Amboseli must be Kenya's dustbowl. In September, just before the rainy season in October, there is no escaping the dust. A little breeze, and dust devils like in the picture, are everywhere.
So make sure that you have some sealable packing for your camera equipment!
Carry plenty of sunscreen - SPF 45 or higher if at all possible. The sun in Amboseli is particularly dangerous due to the lack of vegetation. Even riding around in the van, we had to often cover our arms with a shirt, thrown over us to keep from getting sunburned through the window!
Bullfrog is a great sunscreen which doesn't sweat off. Also has great UV protection.
NOTE: The sunscreens made in European countries are alledged to be much superior to those in the US. Seems Europe is way ahead of us in the UV protection concept.
Chances are, if you've contracted a reputable safari tour operator, your comfort will be his priority, including carrying a large supply of readily available drinking water. Just to be on the safe side however, make sure and ask this to be a criteria.
You'll be amazed at the amount of water your body will require during the long and dustry drives within the park system.
It is important to keep hydrated at all times, especially when you first arrive to Kenya after a long flight.
Jet Lag and exhaustion is combated by hydrating yourself heavily both during and after the flight. Drink often and only bottled water. It is readily available throughout Africa and innexpensive.
Most lodges/hotels will also provide complimentary bottle per person per room.
There are plenty of Vervets, these black faced monkeys that hang around the lodge on the trees, roof and anywhere close to the hotel guests because their objective is to pinch food & anything they can carry. You have to watch for your stuff e.g sunglasses, small bags. They also go through garbage bins and toss the contents out.
If you happen to be walking or sitting under the trees at the lodge, watch out for the Vervets that freely pee from the branches. While they may look cute, they can be dangerous as well because they will attack when provoked. They are quite daring as well, some even came up to me and waited for me to give them something but you are advised not to.
Use only bottled water to brush your teeth!
Do not rinse your mouth out with tap water. Although lodges will tell you that some of their systems utilize filtration methods to get their water, don't trust it.

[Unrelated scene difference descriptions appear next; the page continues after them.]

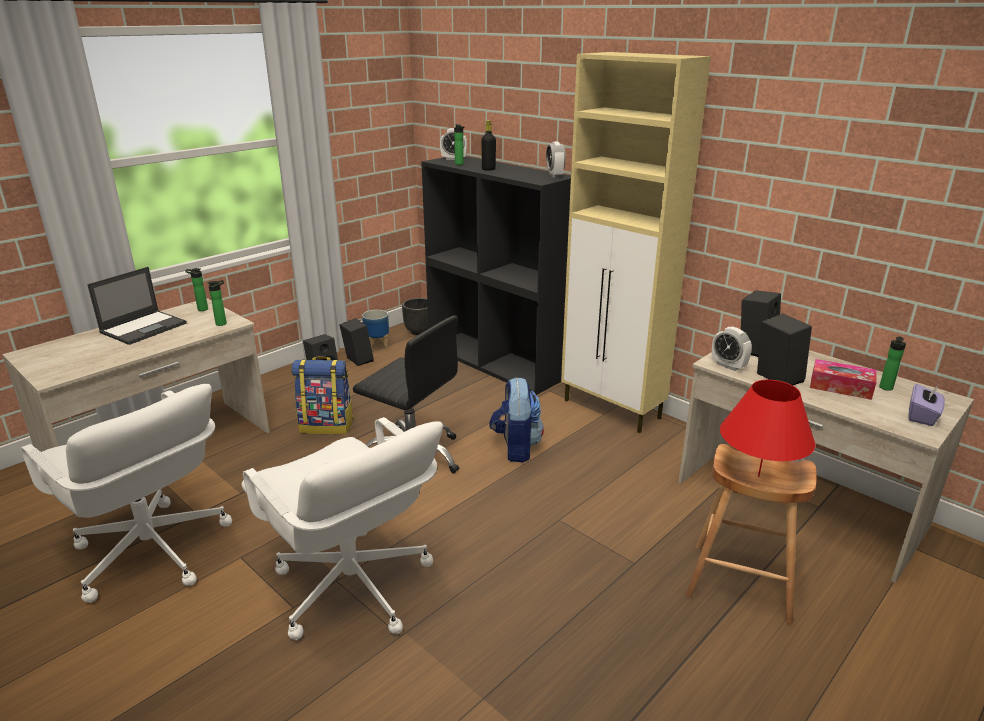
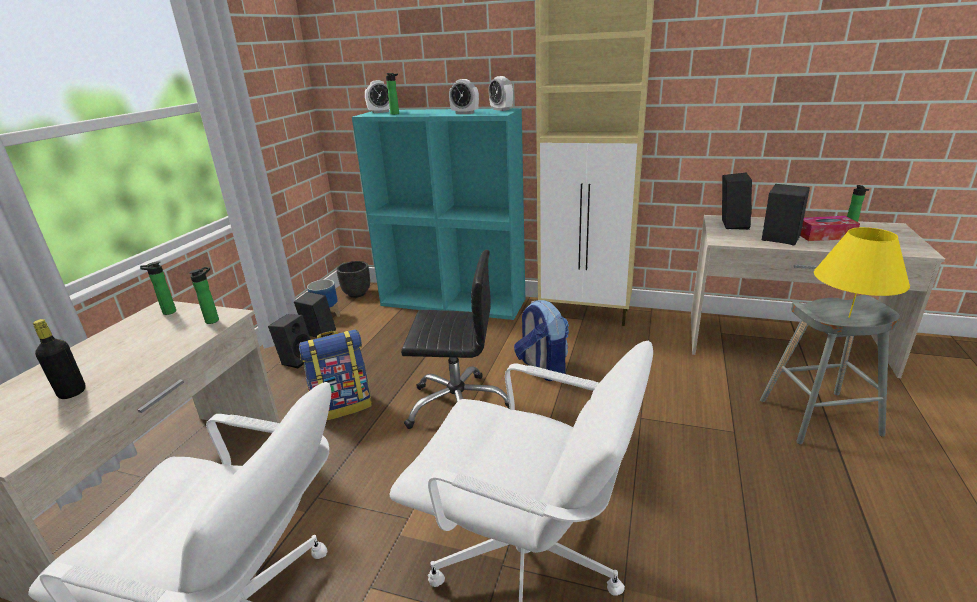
camera: 25 degrees left, 0 degrees up
laptop [87,267,187,345] -> none
black bookcase [421,156,571,395] -> turquoise bookcase [352,108,525,320]
black bottle [481,120,496,171] -> black bottle moved to [33,319,86,399]
brown stool [686,444,817,625] -> grey stool [760,295,900,444]
alarm clock [712,327,752,371] -> alarm clock moved to [449,79,479,114]
red table lamp [720,380,815,477] -> yellow table lamp [814,227,910,318]
purple tissue box [909,384,945,426] -> none

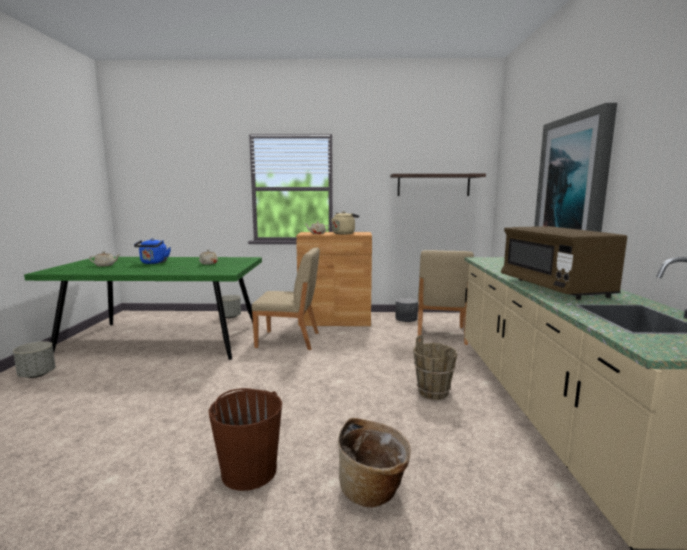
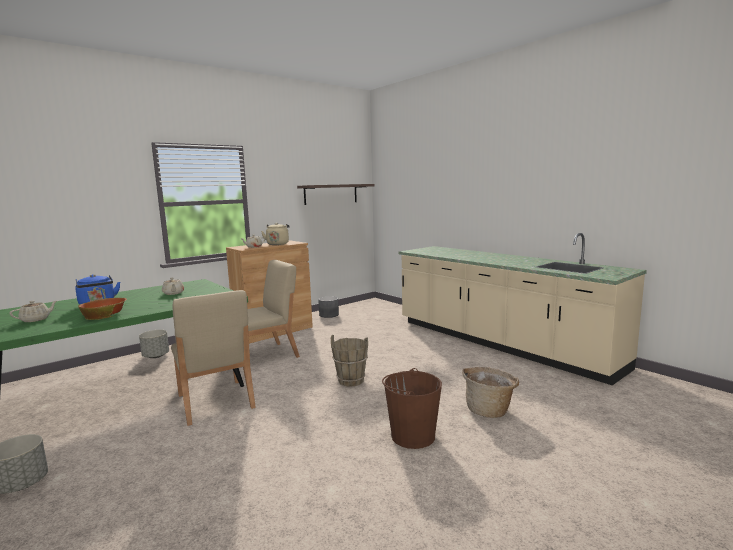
camera: 40 degrees left, 0 degrees up
brown bucket [413,335,457,400] -> brown bucket moved to [331,335,368,387]
beige chair [418,250,474,345] -> beige chair moved to [171,290,256,426]
brown microwave [501,226,627,300] -> none
picture [534,103,617,232] -> none
none -> bowl [78,298,127,320]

A bad case of dysentary will quickly ruin your vacation! Best to be safe than sorry.
NOTE: Once inside the park, you're not allowed to leave your vehicle meaning that if you're in a group of people and you suddenly have the "urge" you will have no place to go other than your pants.
Groups look down upon a driver having to make a hurried turn around and rush back to the lodge because of ONE person's carelessness to heed such a simple warning - especially if you're in the process of watching lions feed in the wild!
You're liable to be sacrificed to the beasts! he he he.
The horns stared and stared! Thinking about what to do. What it did was, take flight! The
Buffalo just got spooked! Must of been our:
WHITE-RHINO! Kick up that dust!!!!!
You want to be in your truck when your this close!
We were told not to simply photograph the Maasai people while we were in Kenya. This had something to do with their customs. However, when you make a visit to the Maasai Village and AFTER paying, you are allowed to take as many pictures as you like.
We saw a Maasai at a rest stop once and my friend wanted to take a picture with him but wasn't able to unless my friend paid him
A great part of the park is dry, for a long time of the year. This means you will se dust devils werever you look, and everything you touch is dusty. Be sure you shield your camera for the sand and the dust, it can cause serious problems. Also it is wise to wear sunglasses to protect your eyes for the sun and the dust.
Don't feel unhappy because your clothes are dusty, everybody has the same trouble and washing them will only help for a short period.
Be very soft and slow around these animals.
Show respect and space. If they want to get near you. They will. Your driver should know what to do, and what to watch for!